Вместо ответа она засмеялась.
- Прежде, чем насиловать, я хотел бы постоять под душем. Кажется, я вечность не стоял под душем.
- Расскажи мне сначала, у кого ты спер эти деньги?
- Я тебе два раза объяснял: они наши - твои и мои, - подарок моего отца на свадьбу. Мы должны были завтра ехать в Италию.
- Ну, ну. Сицилия, Палермо, после слякоти - настоящий рай... Придумал бы что-нибудь поинтереснее.
- Настя, все, что я тебе рассказал, - правда.
- Хорошо, хорошо. Но если мы, действительно, были вместе год, как мы познакомились?
- В метро.

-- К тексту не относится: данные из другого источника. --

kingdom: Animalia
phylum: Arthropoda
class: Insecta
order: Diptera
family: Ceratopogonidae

Ты училась тогда на первом курсе. У меня был червонец в кармане, а на тебе была такая выцветшая красная куртяшка, потертые джинсы и старые корейские кроссовки, еще лохматый вязанный свитер - в том свитере ты пахла как подснежник. Всегда бы ходила в нем, будь моя воля. И в старых кроссовках - гонору меньше. Что только шмотки ни делают с людьми!
- Так прямо занюхал меня и полюбил?
- С первого запаха. Сказал: у меня есть чирик, не присесть ли нам в кафе?… Ты: "Нет-нет, что вы, что вы! Извините, я тороплюсь!" - ну, и все дела. Короче, я не отлип, вышел за тобой на «Техноложке», и ты поняла, что единственный способ от меня избавиться - это сделать то, что я прошу.
- А потом?
- Что потом? Потом влюбился сильнее. Куда деться? Чтобы тебя удержать, пришлось сказать, что кроме десятки на кофе, у меня есть квартира, фирма у отца, связи. Короче, вскружил голову девчонке… Тот свитер еще жив?
- Серый?
- Тот, что мать связала, - кивнул Вадим.
- Конечно.
- Я хотел бы снова посмотреть на тебя в том свитере.

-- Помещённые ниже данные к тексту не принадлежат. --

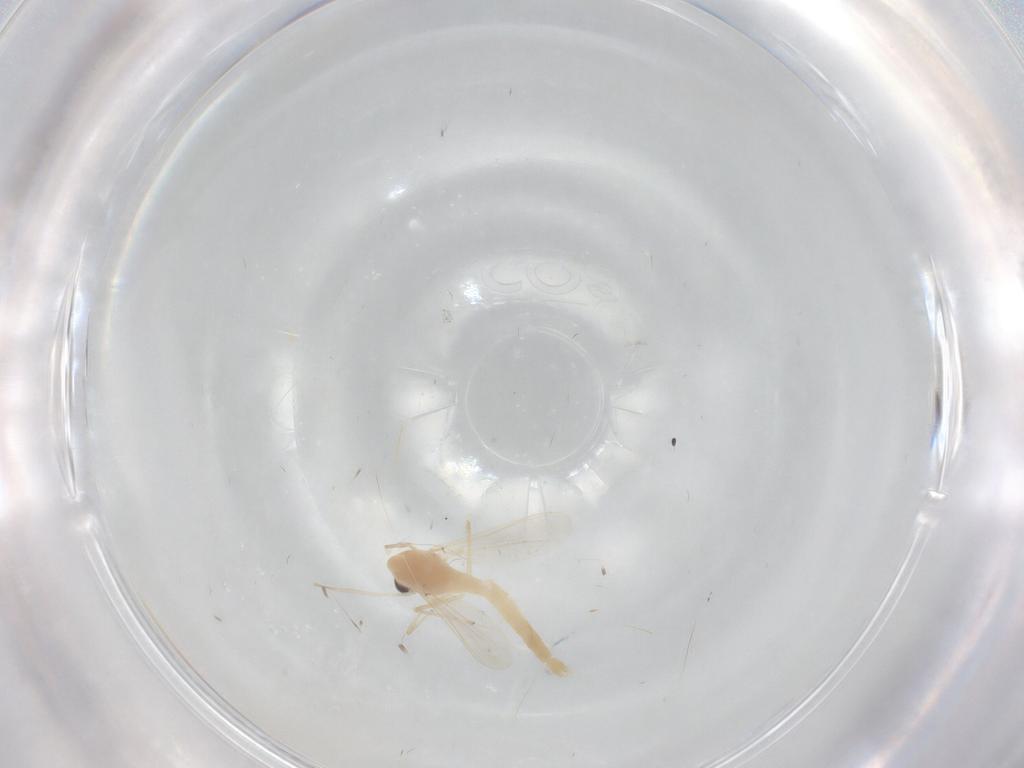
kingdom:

Обходя тему воровских рецидивов, Вадим поведал Насте историю ее жизни. Из мелких, неосязаемых подробностей выстаивался невероятный замок Настиной судьбы, в котором причудливое переплетение неоспоримых фактов с фантастикой рождало поистине сказочные узоры. В замке этой и потусторонней жизни порой встречались незнакомые залы, коридоры, подвалы... Однако они до того гармонично соседствовали с постылыми комнатами и лекционными залами (которые она, оказывается, бросила посещать еще весной), что не верить этому было выше человеческих сил, а поверить - почти безумием.

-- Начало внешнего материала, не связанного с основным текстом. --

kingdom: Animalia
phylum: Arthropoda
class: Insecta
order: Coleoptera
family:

И она в какой-то момент поверила. Расстояние между парнем и девушкой таяло по минутам. Он уже держал ее послушную руку в своих ладонях и говорил:
- Вот мизинец... У тебя красивый мизинец, первая клавиша. Я всегда любил играть на твоих пальцах, и всегда начинал с мизинца. Затем переходил к безымянному и много раз убеждался, что он такой же красивый, как мизинец... А вот и средний - да? - какая девушка не позавидует такому среднему пальцу на руке Насти? Указательный, он самый властный... Наконец, что мы видим? Самый крутой - большой палец - круче всех остальных - в рот такого не клади!… Знаешь, что я больше всего люблю?